In 1915, Sargent Johnson moved to the San Francisco Bay area. The Panama-Pacific International Exposition, which had an influence on the California art movement, took place shortly after his move. The same year, Sargent Johnson married Pearl Lawson and began studying at the A. W. Best School of Art. He attended the California School of Fine Arts (now the San Francisco Art Institute) from 1919 to 1923, where his teachers included the sculptors Beniamino Bufano and Ralph Stackpole.
Sargent Johnson began showing his work with the Harmon Foundation of New York in 1926. Through this distinguished foundation that supported African American art, he exhibited many of his pieces and became locally and then nationally known. He won numerous awards during his time with the Harmon Foundation. In the late 1930s, Sargent Johnson commissioned his work with the Federal Arts Project (FAP). [4]

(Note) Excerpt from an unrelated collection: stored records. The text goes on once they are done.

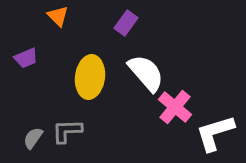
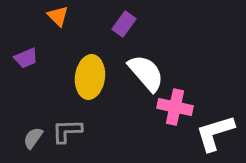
purple rectangle: moved 2 px left, 1 px down
pink cross: rotated 28 degrees counterclockwise
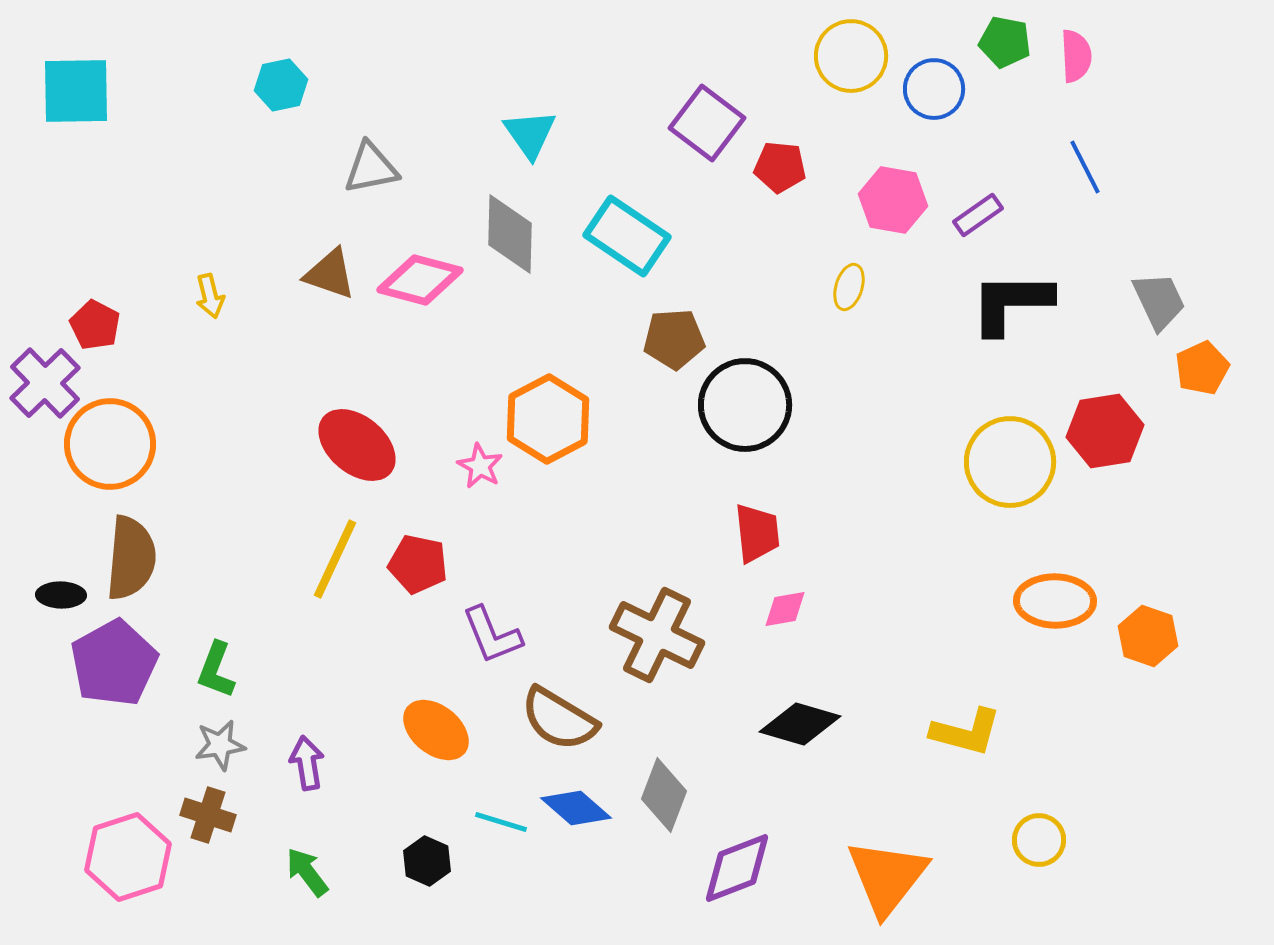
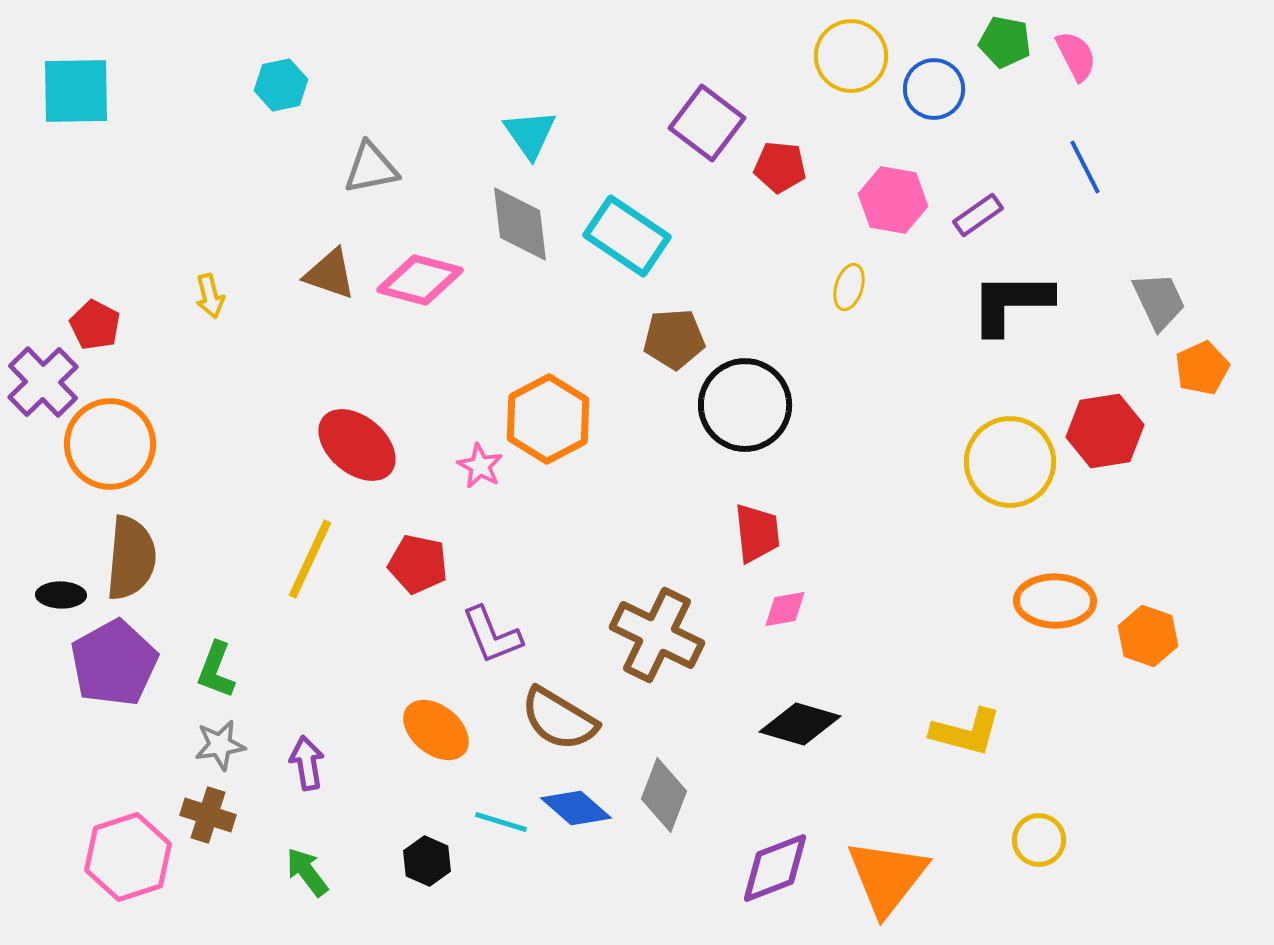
pink semicircle at (1076, 56): rotated 24 degrees counterclockwise
gray diamond at (510, 234): moved 10 px right, 10 px up; rotated 8 degrees counterclockwise
purple cross at (45, 383): moved 2 px left, 1 px up
yellow line at (335, 559): moved 25 px left
purple diamond at (737, 868): moved 38 px right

As a member of the bohemian San Francisco Bay community and influenced by the New Negro Movement, Sargent Johnson's early work focused on racial identity. According to Johnson, "Negroes are a colorful race; they call for an art as colorful as they can be made." [5] Beginning in 1945, and continuing through 1965, Sargent Johnson made a number of trips to Oaxaca and Southern Mexico and started incorporating the people and culture, particularly archeology, into his work. Other subjects included African American figures, animals, and Native Americans.